Oh great! I scrambled out of the canoe and gained the riverbank. Looking around, trying not to panic, I saw in the reeds along the bank, a narrow path going down river in the direction I needed to go. I paid the old man and he, standing alongside his staring, puzzled wife, waved as I started down the path among the reeds. As may be imagined, I was hustling along at a good clip, listening to the rat-a-tat-tat of not so distant machine gun fire, when ominously the gunfire seemed very much closer. Bent over below the reeds, so I wouldn’t be visible, I really began to hurry. All sorts of horrible visions of death, or worse capture, crowded my now fevered brain. I figured I had to get out of there if I was going to make it, so gathering my courage, I peeked up over the reeds to survey the river. I figured maybe I could hail a passing boat or something.
Then, almost miraculously, I saw it. There, cruising relatively close to the shore, was the launch returning down river and, standing in the bow, the third mate from my ship. All I could think of was rescue and so, throwing caution to the wind, I waded out into the river and screamed the mate’s name for all I was worth. He turned toward the bank with a quizzical look on his face only to see this mad teen waving and shouting. He went back to the wheel of the launch, grabbed the wheelman and pointed toward the shore. To me that launch turning to the shore looked like a chariot sent from the gods. I was hauled aboard and, with the howling of the mate booming in my ears, the launch set off again down river.

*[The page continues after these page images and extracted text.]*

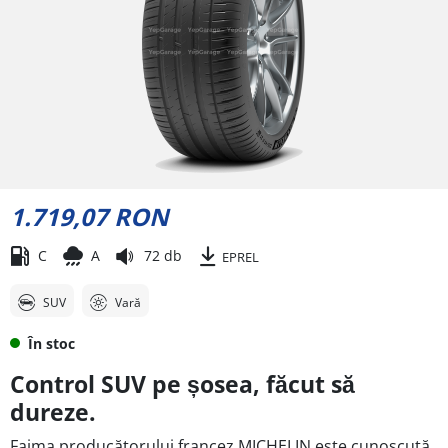
1.719,07 RON
C
A
72 db
EPREL
SUV
Vară
În stoc
Control SUV pe șosea, făcut să
dureze.
Faima producătorului francez MICHELIN este cunoscută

Not surprisingly, I was reprimanded severely for leaving the ship and missing work. My infractions were entered in the “log” and cost me $50 apiece. At the time, it seemed like a steep price to pay for a night on the town. Is there a moral to this story? I don’t know. How about, “Get your facts straight before venturing out into a war zone”. That sounds reasonable. “Don’t venture out into a war zone, period” Nah…Where’s the adventure in that?